Kyrie Irving is preaching patience on behalf of the Boston Celtics’ Big 3.
On paper, the mix of himself, Gordon Hayward and Al Horford is terrifying. All of them can play off the ball, and Irving may be the least talented passer of the bunch—a knock against him, but a compliment to the Celtics’ blend of talent.
And yet, these three have yet to play together. Like, they’re all new to one another. Horford is the only player who was on the Celtics last season, and that was his debut go-around.
This unfamiliarity has many tempering expectations out of the gate—including Irving himself:
#Celtics Kyrie Irving acknowledged new C's Big 3 "practically strangers" – preached patience as new teammates learn each other.
— Scott Souza (@Scott_Souza) September 21, 2017
Kyrie Irving: "We’re very big fans of each other’s games, but in terms of how we’ll collectively mesh as a group, that’s a ways away."
— Jay King (@ByJayKing) September 21, 2017
Head coach Brad Stevens should help simplify this learning curve. The dude is a wizard with a clipboard. But the Celtics also jettisoned nearly two-thirds of last season’s minutes over the summer. That kind of turnover is typically reserved for rebuilding squads and teardowns and tank jobs, not championship hopefuls. So it’s not even just that these three are new to each other; it’s that so many parts of new to one another.

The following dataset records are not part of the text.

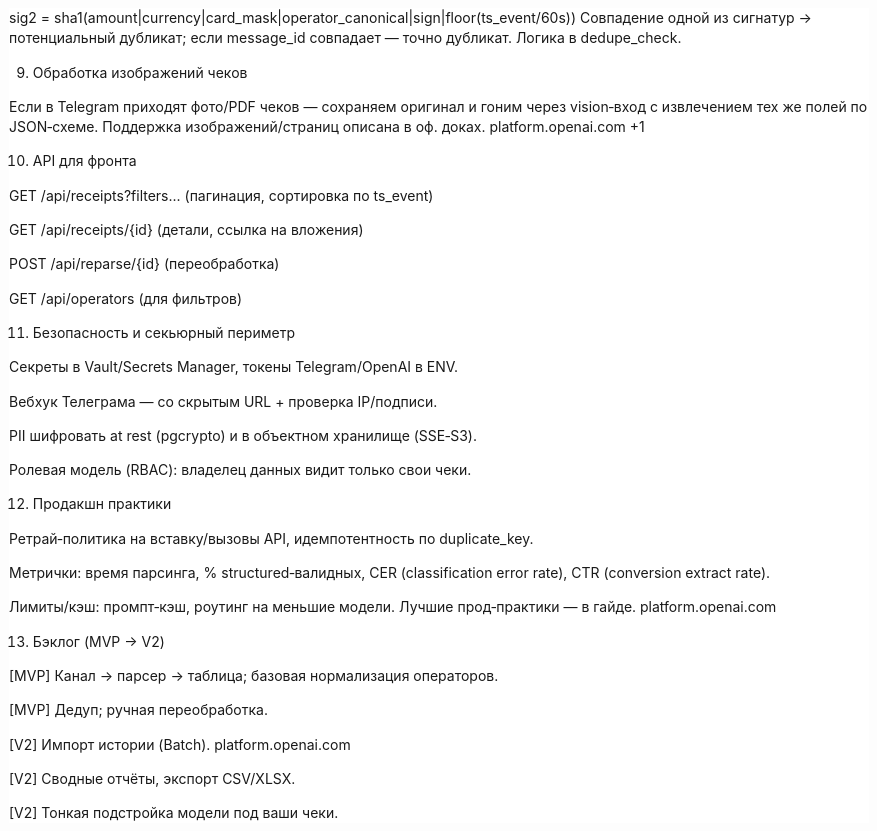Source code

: sig2 = sha1(amount|currency|card_mask|operator_canonical|sign|floor(ts_event/60s))
Совпадение одной из сигнатур → потенциальный дубликат; если message_id совпадает — точно дубликат. Логика в dedupe_check.

9) Обработка изображений чеков

Если в Telegram приходят фото/PDF чеков — сохраняем оригинал и гоним через vision‑вход с извлечением тех же полей по JSON‑схеме. Поддержка изображений/страниц описана в оф. доках. 
platform.openai.com
+1

10) API для фронта

GET /api/receipts?filters... (пагинация, сортировка по ts_event)

GET /api/receipts/{id} (детали, ссылка на вложения)

POST /api/reparse/{id} (переобработка)

GET /api/operators (для фильтров)

11) Безопасность и секьюрный периметр

Секреты в Vault/Secrets Manager, токены Telegram/OpenAI в ENV.

Вебхук Телеграма — со скрытым URL + проверка IP/подписи.

PII шифровать at rest (pgcrypto) и в объектном хранилище (SSE‑S3).

Ролевая модель (RBAC): владелец данных видит только свои чеки.

12) Продакшн практики

Ретрай‑политика на вставку/вызовы API, идемпотентность по duplicate_key.

Метрички: время парсинга, % structured‑валидных, CER (classification error rate), CTR (conversion extract rate).

Лимиты/кэш: промпт‑кэш, роутинг на меньшие модели. Лучшие прод‑практики — в гайде. 
platform.openai.com

13) Бэклог (MVP → V2)

[MVP] Канал → парсер → таблица; базовая нормализация операторов.

[MVP] Дедуп; ручная переобработка.

[V2] Импорт истории (Batch). 
platform.openai.com

[V2] Сводные отчёты, экспорт CSV/XLSX.

[V2] Тонкая подстройка модели под ваши чеки.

Marcus Morris is new. Jayson Tatum is a rookie. Backup center Aron Baynes is new. Jaylen Brown was on the team last year, but his role is about to change in a big way following the departures of Jae Crowder and Avery Bradley, who were primarily tasked with covering up on defense for Isaiah Thomas, who is also gone.
With all these moving parts, the Celtics as a whole may not be as good as projected—at least not right away. If their star power meshes from the onset, things will be fine, but superteam formations from years past suggest the start of this era will include a few minor-to-significant bumps.